(INSTRUCTIONS TO FOLLOW): From the listing below, give again exactly the lines from the line with "font-size: 11px ->" to the line with "html: none ->", ends included, without any pictures.

(DATA PROVIDED):
..........

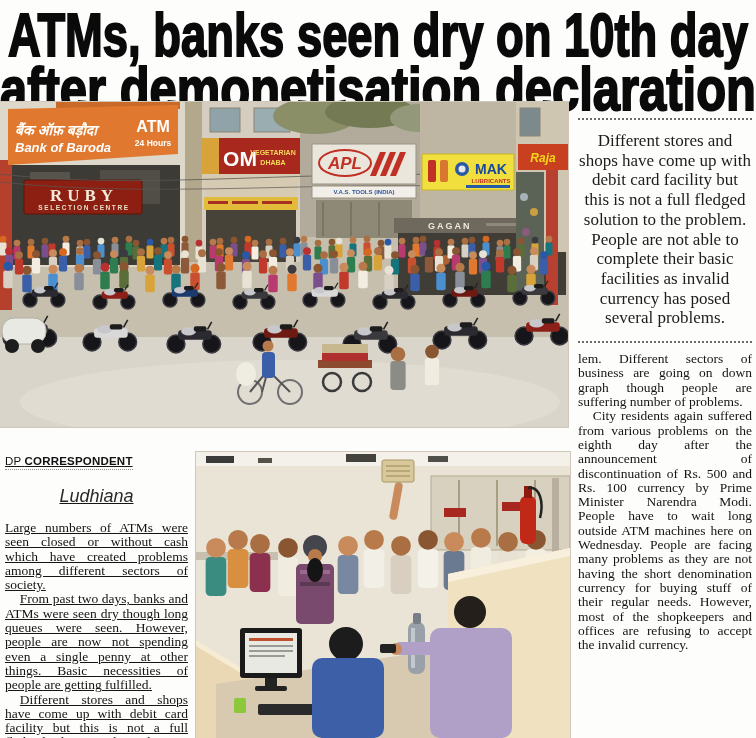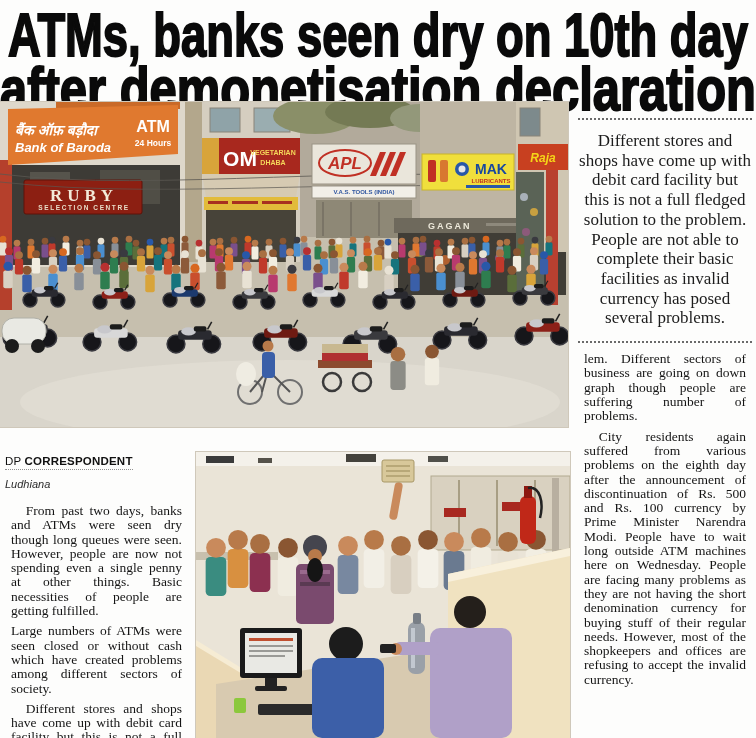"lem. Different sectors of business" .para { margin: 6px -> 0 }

..........

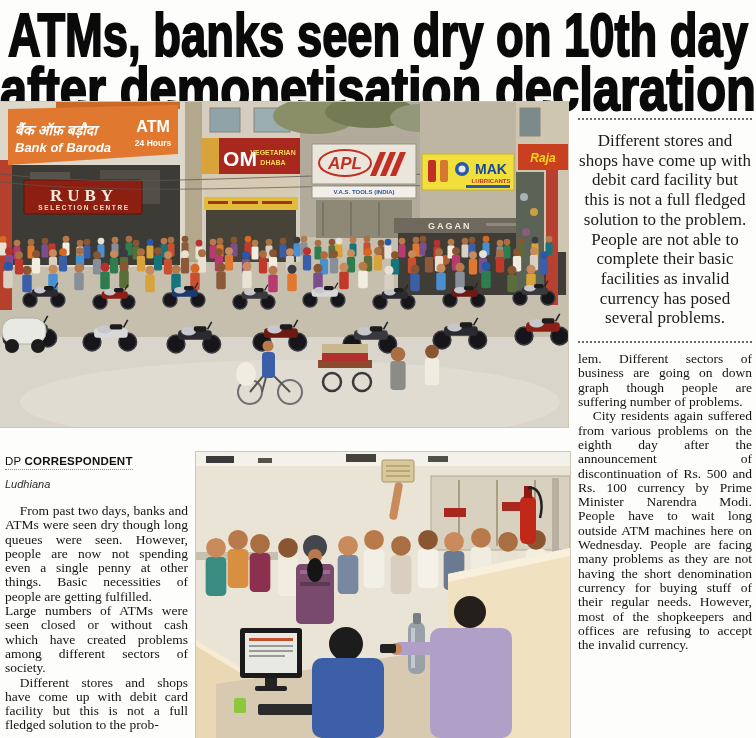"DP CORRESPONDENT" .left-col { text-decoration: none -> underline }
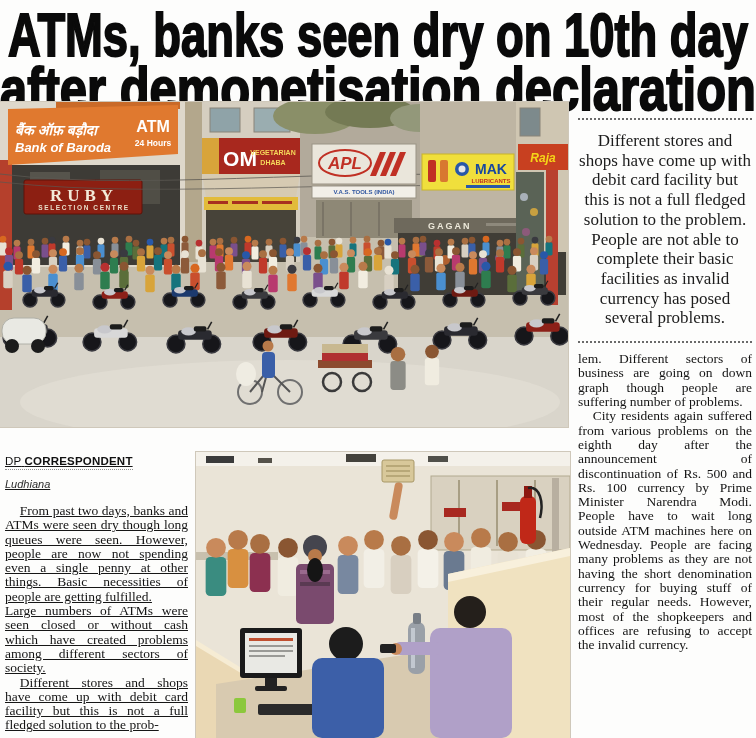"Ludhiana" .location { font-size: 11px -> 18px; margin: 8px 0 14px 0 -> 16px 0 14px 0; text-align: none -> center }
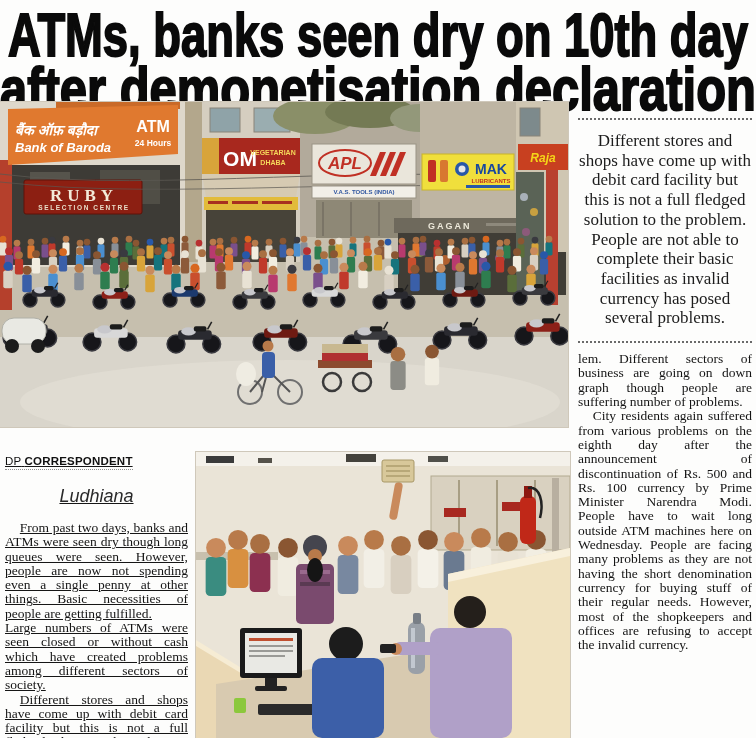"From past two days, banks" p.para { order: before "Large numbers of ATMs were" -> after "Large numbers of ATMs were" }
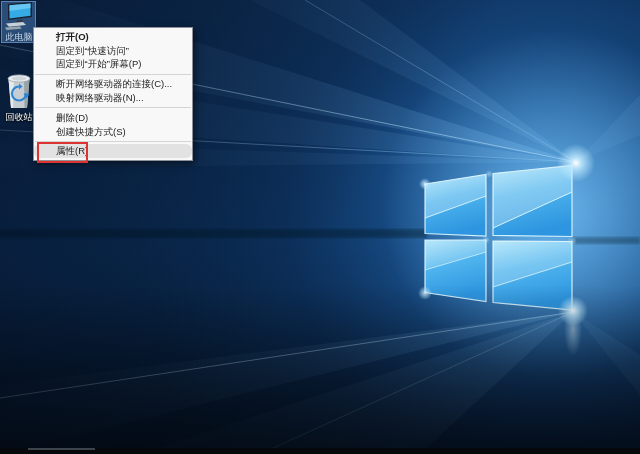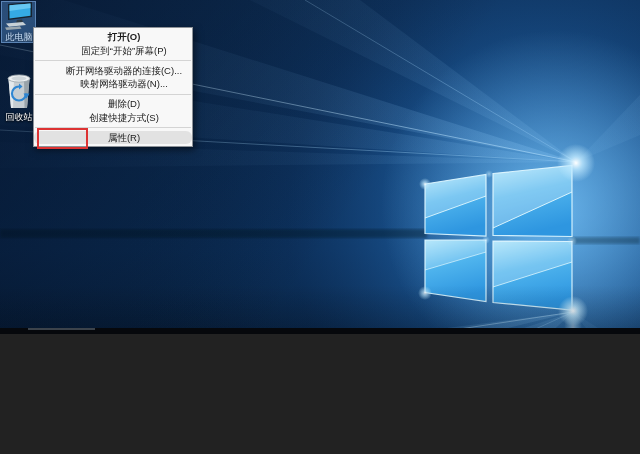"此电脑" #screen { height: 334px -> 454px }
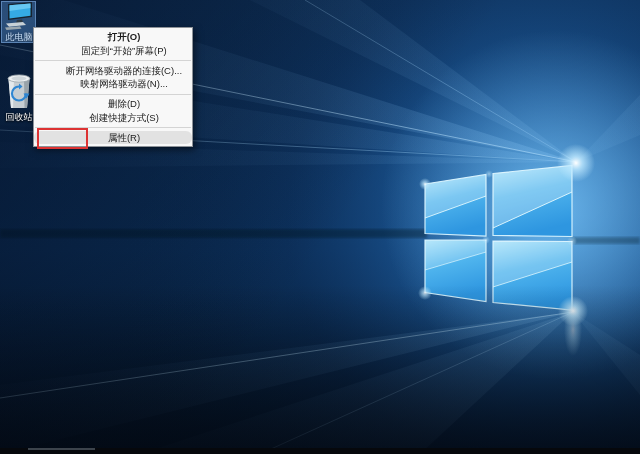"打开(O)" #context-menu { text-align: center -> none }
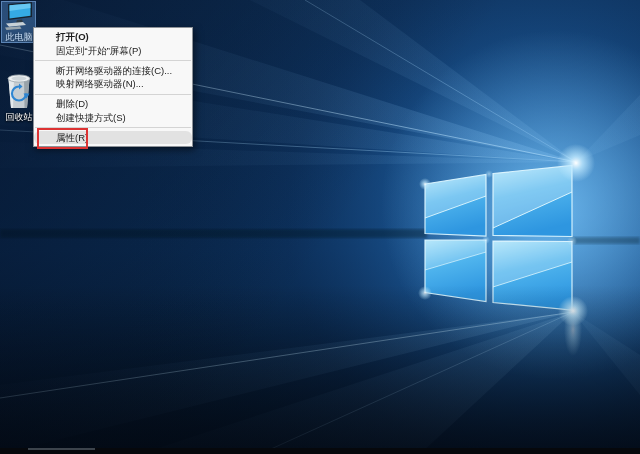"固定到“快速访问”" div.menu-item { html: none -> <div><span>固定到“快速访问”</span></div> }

..........

(SOLUTION FOR THIS PROBLEM):
"Ludhiana" .location { font-size: 11px -> 18px; margin: 8px 0 14px 0 -> 16px 0 14px 0; text-align: none -> center }
"From past two days, banks" p.para { order: before "Large numbers of ATMs were" -> after "Large numbers of ATMs were" }
"此电脑" #screen { height: 334px -> 454px }
"打开(O)" #context-menu { text-align: center -> none }
"固定到“快速访问”" div.menu-item { html: none -> <div><span>固定到“快速访问”</span></div> }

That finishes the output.